About a week ago, it was revealed that Microsoft was going to be taking yet another step in the wrong direction with Windows 10. This time, it planned to forego telling us regular consumers what its Windows 10 updates would actually entail. We wouldn't know what caused a breakage if one were to occur, and worse, we wouldn't know whether or not we were vulnerable to exploits (or whether they were patched.)
As ridiculous as this is for the home user, it's downright absurd for enterprise customers. It could be argued that enterprise computing should be weighed even higher than consumer computing, because it has to work, and has to work flawlessly. Any downtime results in lost dollars, so for Microsoft to keep such update information away even from these customers would be downright baffling.
Well, according to ZDNet's Mary Jo Foley, Microsoft might be easing off on that idea just a little bit. Microsoft's Gabe Aul is quoted as saying "We don't do full change lists." on account of it being too hard to manage, although I am personally not sure how or why that'd be the case. Nonetheless, Microsoft officials have spoken up to say that "some information" about "significant" features will be unmasked in Windows 10 cumulative rollups.

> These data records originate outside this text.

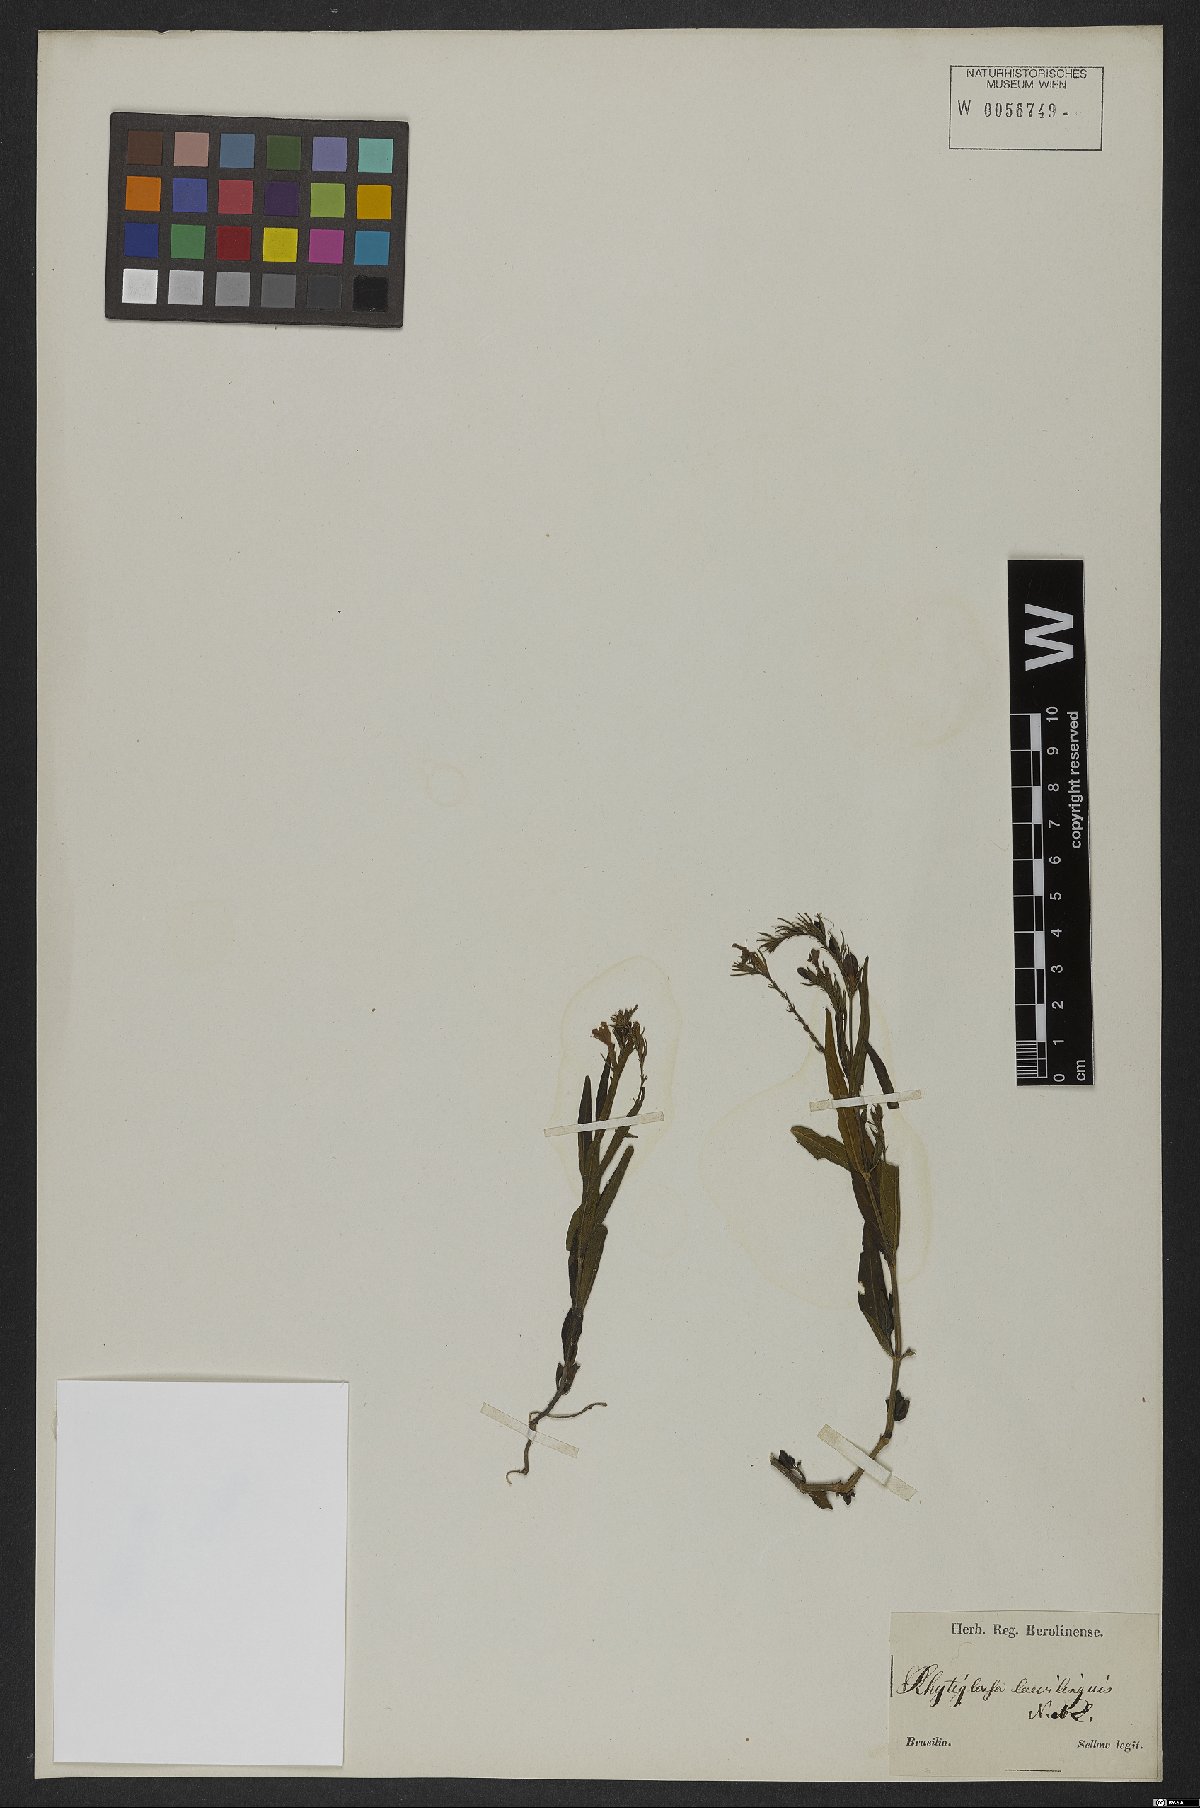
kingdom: Plantae
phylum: Tracheophyta
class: Magnoliopsida
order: Lamiales
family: Acanthaceae
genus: Dianthera
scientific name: Dianthera laevilinguis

That's all fine and good, but if Microsoft is going to release that information to enterprise customers, why would it be so difficult to release the same information to regular customers? Even if it "doesn't really add any value" to most end-users, it seems like that kind of information should be public. After all, people will be using Windows 10 day in and day out, and their lives will be intertwined with it.
There's not much to say here that isn't obvious. Some of Microsoft's decisions as of late are just too tough to wrap our heads around.